D-Day (2008) by Anthony Beevor
"The French frying pan is starting to resemble the Russian fire,’ wrote the Pravda correspondent Ilya Ehrenburg about the battle for Normandy at the end of June 1944. It was true: although Anglo-American losses ran at 2,000 men per division per month after D-Day, higher than the Russian losses of 1,500 per month on the Eastern front at the time, the Germans – who lost 2,300 per month – were comprehensively defeated in the campaign.
Yet as Antony Beevor never fails to point out in this most humanitarian work of military history, French civilian losses were huge too; in the first 24 hours of Operation Overlord alone, more than 3,000 French civilians were killed – more than double the number of American GIs who died on Omaha Beach. Caught in the crossfire between the biggest amphibious assault in history and fierce German resistance, even bombarded by their own Free French Navy, the people of Normandy paid heavily for their liberation.
Beevor’s previous books on the siege of Stalingrad and the fall of Berlin led us to expect something special from D-Day: The Battle for Normandy, and he does not disappoint. Very distinguished books have already been written about Overlord by Max Hastings, John Keegan and Carlo D’Este, and this one certainly deserves its place beside those. Beevor has a particularly keen eye for the aperçu or quotation that brings an experience – very often a gory one – to life. Airborne troops forced to crawl through hogs’ entrails as part of their toughening-up procedure, for example, or a sergeant’s report of the deaths of 18 paratroopers dropped too low for their chutes to open, as sounding 'like watermelons falling off the back of a truck’.
The chapter on the Omaha Beach landings is almost the literary version of the opening scene of the movie Saving Private Ryan, with the same horror and pace. In the 30 minutes before H-hour, the US 8th Air Force dropped 13,000 tons of bombs there, but because they did not want to hit the oncoming armada and flew in across the beaches rather than along them, the bombs missed, and German machine-gunners wreaked terror and chaos as the invaders disembarked. 'Men were tumbling like corn cobs off a conveyor belt,’ one sergeant from Wisconsin recalled.
With 11 of the 13 amphibious trucks carrying howitzers sinking, some men landing miles from the designated sites, and German mortar shell explosions turning beach pebbles into grapeshot, the beach soon resembled an abattoir. It is testament to their sheer doggedness that the Americans landed no fewer than 18,772 men there that day. Beevor draws attention to the role of tanks and destroyers in finally blasting a way through the beach defences; the naval guns grew so hot from firing that they had to be continuously hosed down with water.

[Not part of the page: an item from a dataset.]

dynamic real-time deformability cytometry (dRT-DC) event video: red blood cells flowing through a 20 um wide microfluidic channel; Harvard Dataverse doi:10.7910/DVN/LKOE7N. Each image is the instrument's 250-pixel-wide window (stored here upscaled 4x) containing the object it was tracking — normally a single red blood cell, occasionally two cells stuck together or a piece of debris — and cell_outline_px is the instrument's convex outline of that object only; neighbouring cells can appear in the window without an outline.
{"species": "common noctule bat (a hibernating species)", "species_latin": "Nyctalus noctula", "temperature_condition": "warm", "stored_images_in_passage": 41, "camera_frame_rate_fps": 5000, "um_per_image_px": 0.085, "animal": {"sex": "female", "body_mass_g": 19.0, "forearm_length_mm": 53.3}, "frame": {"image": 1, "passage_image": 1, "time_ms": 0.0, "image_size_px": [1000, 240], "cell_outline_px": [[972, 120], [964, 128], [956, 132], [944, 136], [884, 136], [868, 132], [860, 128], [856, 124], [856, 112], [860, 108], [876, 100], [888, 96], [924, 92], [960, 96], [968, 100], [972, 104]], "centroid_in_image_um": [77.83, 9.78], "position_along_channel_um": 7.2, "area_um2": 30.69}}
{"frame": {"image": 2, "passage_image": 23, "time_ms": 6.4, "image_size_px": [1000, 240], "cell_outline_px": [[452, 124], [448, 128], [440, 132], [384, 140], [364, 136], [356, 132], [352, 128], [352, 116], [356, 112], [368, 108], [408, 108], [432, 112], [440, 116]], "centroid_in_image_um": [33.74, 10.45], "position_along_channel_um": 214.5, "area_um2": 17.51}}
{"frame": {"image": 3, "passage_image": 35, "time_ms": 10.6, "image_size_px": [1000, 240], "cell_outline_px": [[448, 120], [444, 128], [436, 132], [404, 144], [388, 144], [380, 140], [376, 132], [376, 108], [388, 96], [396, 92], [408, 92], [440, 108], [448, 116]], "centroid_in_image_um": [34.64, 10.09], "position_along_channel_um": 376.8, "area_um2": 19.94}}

Beevor is unsparing in his comments about the military commanders: Montgomery is portrayed as having 'a breathtaking conceit which almost certainly stemmed from some kind of inferiority complex’; Hitler showed a blind faith in the defensive Atlantic Wall that was perplexing in a man who had so ingeniously outmanoeuvred the Maginot Line so easily four years earlier, and Beevor wryly jokes how 'Only Charles de Gaulle could have written a history of the French Army and manage to make no mention of the battle of Waterloo.’ (The night before the landings, de Gaulle called Churchill 'a gangster’ and Churchill called de Gaulle 'a traitor’.) Eisenhower, smoking four packets of Camel cigarettes a day and watching with tears in his eyes as the 101st Airborne Division took off from Greenham Common, emerges well from this book, though more for his diplomacy than his strategy.
The German high command is rightly also coruscated by Beevor, particularly for the absurd system whereby there was no central command in France at the time of D-Day, with responsibilities being shared between Rundstedt and Rommel, who profoundly disagreed about how to deal with the invasion. The Luftwaffe and Kriegsmarine commands were kept separate from the Wehrmacht, with even the flak corps staying under Goering’s control. The nation that had invented the concept of the powerful central general staff failed to put its own precepts into operation, partly out of Hitler’s political preference for divide-and-rule.
Only about half of the book is about D-Day itself, for it continues with the breakout from Normandy, the bomb plot against Hitler, the closing of the Falaise Gap, and goes all the way to the liberation of Paris. Beevor maintains the tension throughout, while pointing out how, by mid-1944, the quality of some German units in France was pretty low."
- Andrew Roberts in The Telegraph
This was the first book that I have read on my new e-book reader. It was a fairly enjoyable experience although I am not sure I would recommend it for a book with a lot of maps in it like this one. The map pages don't reproduce too well and when you are reading about battles it is always necessary to be flipping back to recheck the drawing.
Like his other military history books Beevor writes very accessibly giving both the broader overview and the human perspective. A battle like Normandy was a massive undertaking with a huge number of armies, corps, generals, etc. Keeping track of everything is a challenge but he is up to the task.